What is expected
Every line containing the word "controlled" is to be copied from the data below.

Information provided

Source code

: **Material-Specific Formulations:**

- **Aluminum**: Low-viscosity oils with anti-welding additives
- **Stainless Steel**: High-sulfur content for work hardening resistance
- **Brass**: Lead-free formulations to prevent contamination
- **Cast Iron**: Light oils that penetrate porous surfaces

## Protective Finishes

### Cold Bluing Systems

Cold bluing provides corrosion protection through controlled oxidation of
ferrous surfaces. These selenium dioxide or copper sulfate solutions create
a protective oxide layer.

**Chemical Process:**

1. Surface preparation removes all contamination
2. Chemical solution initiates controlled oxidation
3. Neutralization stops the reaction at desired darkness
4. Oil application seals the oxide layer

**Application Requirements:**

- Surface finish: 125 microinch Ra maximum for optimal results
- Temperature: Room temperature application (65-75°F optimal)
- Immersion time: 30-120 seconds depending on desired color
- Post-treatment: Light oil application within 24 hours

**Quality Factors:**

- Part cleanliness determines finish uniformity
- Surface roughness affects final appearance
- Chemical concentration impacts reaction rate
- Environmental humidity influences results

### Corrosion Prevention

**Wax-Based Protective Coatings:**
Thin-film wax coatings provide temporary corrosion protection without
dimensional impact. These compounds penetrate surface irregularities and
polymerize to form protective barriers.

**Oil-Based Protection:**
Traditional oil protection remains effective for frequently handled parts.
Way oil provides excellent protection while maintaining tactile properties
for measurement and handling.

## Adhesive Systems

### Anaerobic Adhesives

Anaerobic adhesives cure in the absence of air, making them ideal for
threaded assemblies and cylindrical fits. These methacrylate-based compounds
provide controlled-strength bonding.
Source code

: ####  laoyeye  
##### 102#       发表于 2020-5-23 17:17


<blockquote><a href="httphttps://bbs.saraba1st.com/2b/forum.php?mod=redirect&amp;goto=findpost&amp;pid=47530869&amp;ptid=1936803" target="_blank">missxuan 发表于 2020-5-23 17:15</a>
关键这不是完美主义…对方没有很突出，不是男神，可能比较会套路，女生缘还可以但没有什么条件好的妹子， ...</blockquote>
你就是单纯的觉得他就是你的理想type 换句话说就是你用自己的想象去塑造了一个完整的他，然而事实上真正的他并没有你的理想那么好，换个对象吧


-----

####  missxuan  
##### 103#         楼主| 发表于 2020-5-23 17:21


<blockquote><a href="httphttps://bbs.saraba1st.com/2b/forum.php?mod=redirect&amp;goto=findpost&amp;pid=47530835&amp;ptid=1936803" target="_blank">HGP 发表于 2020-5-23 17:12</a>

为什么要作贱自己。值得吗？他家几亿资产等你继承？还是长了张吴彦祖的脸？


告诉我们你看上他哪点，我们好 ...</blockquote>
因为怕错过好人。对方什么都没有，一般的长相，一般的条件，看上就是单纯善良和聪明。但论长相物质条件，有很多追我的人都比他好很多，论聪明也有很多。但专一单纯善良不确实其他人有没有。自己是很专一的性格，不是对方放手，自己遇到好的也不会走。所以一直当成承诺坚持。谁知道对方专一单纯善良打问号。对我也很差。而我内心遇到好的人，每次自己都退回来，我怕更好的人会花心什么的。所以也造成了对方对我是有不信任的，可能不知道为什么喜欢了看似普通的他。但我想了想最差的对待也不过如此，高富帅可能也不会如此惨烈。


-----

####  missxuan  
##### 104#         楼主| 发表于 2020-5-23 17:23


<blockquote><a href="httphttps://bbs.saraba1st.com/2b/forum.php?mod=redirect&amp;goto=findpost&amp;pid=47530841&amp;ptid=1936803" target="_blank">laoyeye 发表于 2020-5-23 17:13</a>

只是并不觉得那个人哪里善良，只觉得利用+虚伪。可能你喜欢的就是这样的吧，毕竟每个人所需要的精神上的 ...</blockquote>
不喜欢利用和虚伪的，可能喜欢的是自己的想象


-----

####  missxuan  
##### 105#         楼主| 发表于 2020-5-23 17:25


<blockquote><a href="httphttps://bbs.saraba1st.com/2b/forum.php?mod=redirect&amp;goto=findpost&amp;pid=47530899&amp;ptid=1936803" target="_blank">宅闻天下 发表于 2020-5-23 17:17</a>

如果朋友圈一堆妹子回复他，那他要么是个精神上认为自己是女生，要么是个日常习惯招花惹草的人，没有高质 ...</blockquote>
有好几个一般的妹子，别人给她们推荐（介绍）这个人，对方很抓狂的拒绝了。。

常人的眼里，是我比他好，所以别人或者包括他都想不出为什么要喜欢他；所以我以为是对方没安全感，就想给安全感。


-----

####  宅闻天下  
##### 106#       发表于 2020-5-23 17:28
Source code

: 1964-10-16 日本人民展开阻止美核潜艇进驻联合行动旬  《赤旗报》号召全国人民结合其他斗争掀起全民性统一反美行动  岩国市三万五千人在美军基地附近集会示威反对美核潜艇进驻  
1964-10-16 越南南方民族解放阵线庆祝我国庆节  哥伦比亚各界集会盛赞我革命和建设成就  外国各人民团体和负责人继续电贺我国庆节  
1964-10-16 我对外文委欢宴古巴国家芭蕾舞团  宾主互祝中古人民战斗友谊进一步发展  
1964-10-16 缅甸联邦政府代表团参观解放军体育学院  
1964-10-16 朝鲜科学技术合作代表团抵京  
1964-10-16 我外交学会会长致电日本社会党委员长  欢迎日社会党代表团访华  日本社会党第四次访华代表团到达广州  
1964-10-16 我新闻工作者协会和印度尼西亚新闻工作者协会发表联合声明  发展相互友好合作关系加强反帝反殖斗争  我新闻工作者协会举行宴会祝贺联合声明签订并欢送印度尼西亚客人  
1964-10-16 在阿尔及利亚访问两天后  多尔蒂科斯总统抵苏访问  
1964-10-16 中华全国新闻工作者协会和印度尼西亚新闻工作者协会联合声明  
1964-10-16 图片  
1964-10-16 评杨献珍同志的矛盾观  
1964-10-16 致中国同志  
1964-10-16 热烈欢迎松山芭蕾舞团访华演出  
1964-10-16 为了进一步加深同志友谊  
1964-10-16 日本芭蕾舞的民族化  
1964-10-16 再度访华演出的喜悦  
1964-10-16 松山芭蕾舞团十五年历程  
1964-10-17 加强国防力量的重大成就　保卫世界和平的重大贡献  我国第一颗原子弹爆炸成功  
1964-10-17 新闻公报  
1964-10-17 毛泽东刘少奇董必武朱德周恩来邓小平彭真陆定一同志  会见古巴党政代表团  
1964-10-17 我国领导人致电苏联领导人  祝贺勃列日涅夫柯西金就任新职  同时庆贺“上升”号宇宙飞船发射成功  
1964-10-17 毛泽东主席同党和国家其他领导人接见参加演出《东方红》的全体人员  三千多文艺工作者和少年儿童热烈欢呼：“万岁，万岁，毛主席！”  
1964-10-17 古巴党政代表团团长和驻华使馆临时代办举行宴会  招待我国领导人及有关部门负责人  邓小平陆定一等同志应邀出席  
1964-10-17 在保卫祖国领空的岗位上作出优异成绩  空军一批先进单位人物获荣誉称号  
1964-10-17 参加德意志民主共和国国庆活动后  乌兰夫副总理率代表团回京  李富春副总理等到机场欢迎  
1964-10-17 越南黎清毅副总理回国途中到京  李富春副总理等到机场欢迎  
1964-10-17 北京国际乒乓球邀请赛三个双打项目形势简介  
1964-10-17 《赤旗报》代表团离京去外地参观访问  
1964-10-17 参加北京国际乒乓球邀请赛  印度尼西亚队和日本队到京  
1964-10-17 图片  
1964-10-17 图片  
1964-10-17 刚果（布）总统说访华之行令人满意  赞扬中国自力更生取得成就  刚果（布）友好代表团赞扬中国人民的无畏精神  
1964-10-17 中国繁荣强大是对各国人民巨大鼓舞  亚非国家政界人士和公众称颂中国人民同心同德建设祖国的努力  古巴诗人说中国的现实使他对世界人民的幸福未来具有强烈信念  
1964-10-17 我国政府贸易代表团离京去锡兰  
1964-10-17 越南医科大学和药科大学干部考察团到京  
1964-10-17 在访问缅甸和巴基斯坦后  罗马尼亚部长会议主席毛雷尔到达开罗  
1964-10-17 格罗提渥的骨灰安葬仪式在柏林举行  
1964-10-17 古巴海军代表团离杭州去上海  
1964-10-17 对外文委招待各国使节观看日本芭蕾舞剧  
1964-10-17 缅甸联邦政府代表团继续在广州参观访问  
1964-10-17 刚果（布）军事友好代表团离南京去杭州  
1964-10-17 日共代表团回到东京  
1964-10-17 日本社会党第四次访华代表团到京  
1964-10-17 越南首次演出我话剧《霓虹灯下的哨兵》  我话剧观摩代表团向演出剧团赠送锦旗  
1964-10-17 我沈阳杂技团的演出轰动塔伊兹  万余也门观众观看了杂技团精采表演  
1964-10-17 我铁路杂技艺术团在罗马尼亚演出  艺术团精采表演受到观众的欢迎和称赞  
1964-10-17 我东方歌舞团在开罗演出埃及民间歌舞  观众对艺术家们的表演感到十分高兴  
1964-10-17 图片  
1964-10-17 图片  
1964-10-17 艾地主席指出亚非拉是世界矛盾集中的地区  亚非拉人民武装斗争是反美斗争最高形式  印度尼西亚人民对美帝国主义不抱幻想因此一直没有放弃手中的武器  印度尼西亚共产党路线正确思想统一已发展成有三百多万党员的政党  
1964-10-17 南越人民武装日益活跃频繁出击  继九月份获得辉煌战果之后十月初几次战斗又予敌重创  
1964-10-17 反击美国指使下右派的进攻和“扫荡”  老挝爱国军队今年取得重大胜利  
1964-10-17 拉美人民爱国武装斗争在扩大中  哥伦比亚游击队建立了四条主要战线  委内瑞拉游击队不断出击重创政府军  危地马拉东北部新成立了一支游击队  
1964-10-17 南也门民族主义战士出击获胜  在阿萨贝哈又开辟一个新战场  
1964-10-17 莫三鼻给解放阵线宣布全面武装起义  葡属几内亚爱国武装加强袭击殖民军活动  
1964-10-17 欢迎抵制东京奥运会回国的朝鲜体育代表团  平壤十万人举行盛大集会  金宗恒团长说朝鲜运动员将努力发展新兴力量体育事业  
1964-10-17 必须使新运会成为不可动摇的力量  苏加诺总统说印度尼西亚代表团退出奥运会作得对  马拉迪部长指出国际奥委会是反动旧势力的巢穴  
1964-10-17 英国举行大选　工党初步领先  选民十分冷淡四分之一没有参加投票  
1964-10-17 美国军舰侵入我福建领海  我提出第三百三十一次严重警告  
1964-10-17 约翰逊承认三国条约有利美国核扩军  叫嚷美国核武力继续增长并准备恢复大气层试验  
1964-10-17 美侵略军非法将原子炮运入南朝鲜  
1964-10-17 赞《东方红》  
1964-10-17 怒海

Written response
Cold bluing provides corrosion protection through controlled oxidation of
2. Chemical solution initiates controlled oxidation
provide controlled-strength bonding.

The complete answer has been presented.